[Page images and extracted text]
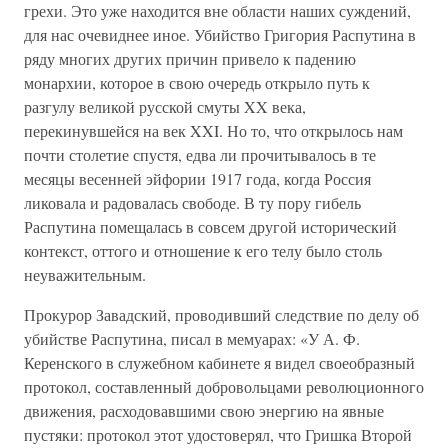
грехи. Это уже находится вне области наших суждений,
для нас очевиднее иное. Убийство Григория Распутина в
ряду многих других причин привело к падению
монархии, которое в свою очередь открыло путь к
разгулу великой русской смуты XX века,
перекинувшейся на век XXI. Но то, что открылось нам
почти столетие спустя, едва ли прочитывалось в те
месяцы весенней эйфории 1917 года, когда Россия
ликовала и радовалась свободе. В ту пору гибель
Распутина помещалась в совсем другой исторический
контекст, оттого и отношение к его телу было столь
неуважительным.
Прокурор Завадский, проводивший следствие по делу об
убийстве Распутина, писал в мемуарах: «У А. Ф.
Керенского в служебном кабинете я видел своеобразный
протокол, составленный добровольцами революционного
движения, расходовавшими свою энергию на явные
пустяки: протокол этот удостоверял, что Гришка Второй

Exercise: Write out exactly the lines above from the line with "монархии, которое в" through the line with "убийстве Распутина, писал", both of them included, and leave out all other lines.

Answer to this task:
монархии, которое в свою очередь открыло путь к
разгулу великой русской смуты XX века,
перекинувшейся на век XXI. Но то, что открылось нам
почти столетие спустя, едва ли прочитывалось в те
месяцы весенней эйфории 1917 года, когда Россия
ликовала и радовалась свободе. В ту пору гибель
Распутина помещалась в совсем другой исторический
контекст, оттого и отношение к его телу было столь
неуважительным.
Прокурор Завадский, проводивший следствие по делу об
убийстве Распутина, писал в мемуарах: «У А. Ф.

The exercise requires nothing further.